Quando recobrei os sentidos, soltei um urro gutural.

Terra, plantas, floresta. Um cheiro horrível de carne queimada.

Lully estava deitada no chão, mais de noventa por cento do corpo queimado. Apenas o rosto intacto. Ela sussurava meu nome, dolorosa e repetidamente. Não, de novo não.

Não.

NÃO.

Arranquei tufos de meu cabelo com as mãos, lágrimas descendo sem parar do meu rosto.

A risada de uma vadia ecoou. Karolyn em pé, ao lado do corpo de Lully, gargalhando. Da primeira vez, ela tinha chorado.

Tufos de cabelo com pele em minhas mãos, Karolyn sem pele no inferno, gargalhando e chorando. Leif me abraçava, chorando baixinho.

Lully suspirou.

Cadela do inferno.

Foi ela.

Karolyn.

A Filha da Fênix.

****************************************

Acordei numa cama de hospital, meu corpo doendo horrores. Lágrimas escorriam pelos meus olhos. Lully. Por quê? Por quê logo ela? Uma garota simples, bondosa e amigável, morta de uma forma tão horrível. Karolyn Strauss. Eu tinha que me manter vivo, apesar dos ferimentos graves que sofri. Tinha algumas contas para acertar. Mas eu tinha que me recuperar primeiro. Deitado numa cama, internado, tudo que eu poderia era encher minha cabeça com sentimentos de ódio.

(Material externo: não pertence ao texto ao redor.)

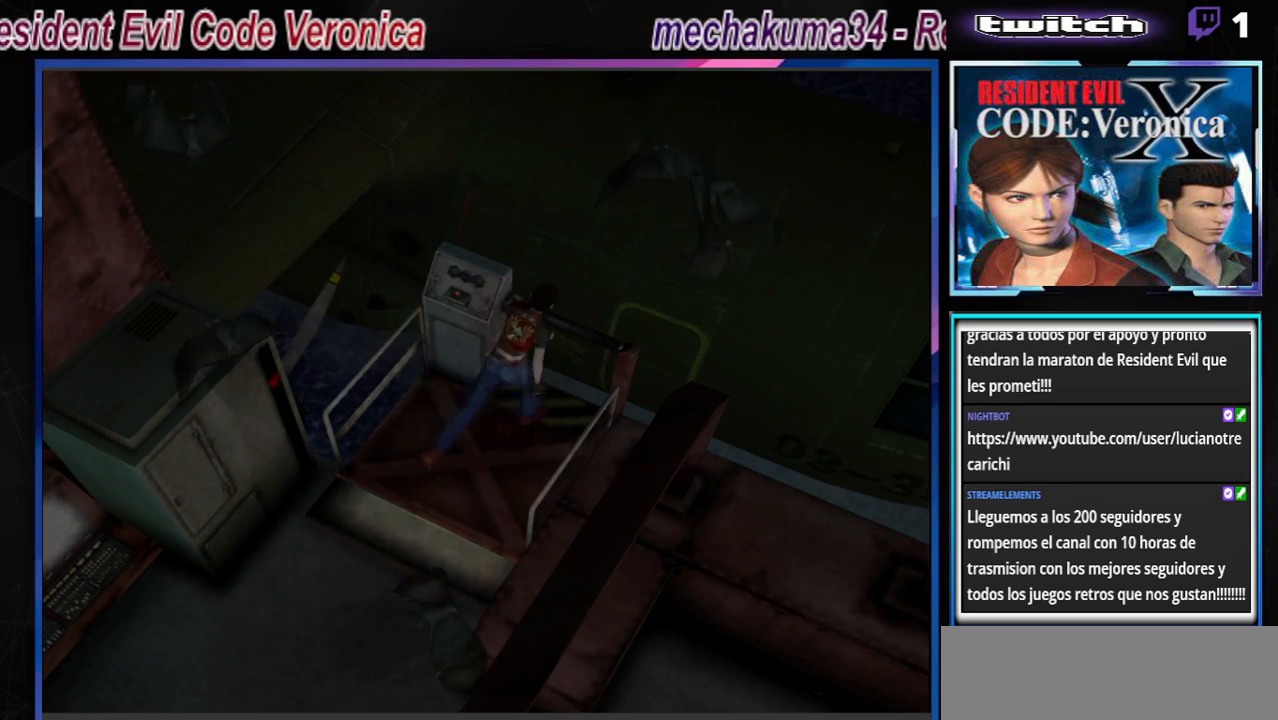
{"buttons": ["B"], "left_stick": "up", "events": [[133, "B", "up"], [133, "left_stick", "center"], [200, "left_stick", "down-right"], [233, "B", "down"], [333, "left_stick", "up"], [367, "B", "up"], [433, "B", "down"]]}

Notei que Camila estava ali do meu lado, distraidamente falando com alguém no telefone. De volta a São Paulo, dor e sofrimento. Essa é a vida de K. Pelo menos, eu tinha uma companhia agradável, e um corpo de adulto de novo. Braços e pernas musculosos, peitoral desenvolvido, barba... e tatuagens. Todas lá: Háti e Skoll, perseguindo o Sol e a Lua, em meus braços; o Futhark Antigo em meu pescoço. Corvos, nos antebraços. Runas nas pernas e nos pulsos. E a palavra Von, em meu peito.

Ah, espera aí.

Foi então que eu me lembrei.

Von.

Eu nunca havia feito nenhuma tatuagem como aquela.
 


Notas Finais


* Barbacã: muro avançado, construído entre a muralha e o fosso, para proteger os pontos estratégicos de uma fortificação.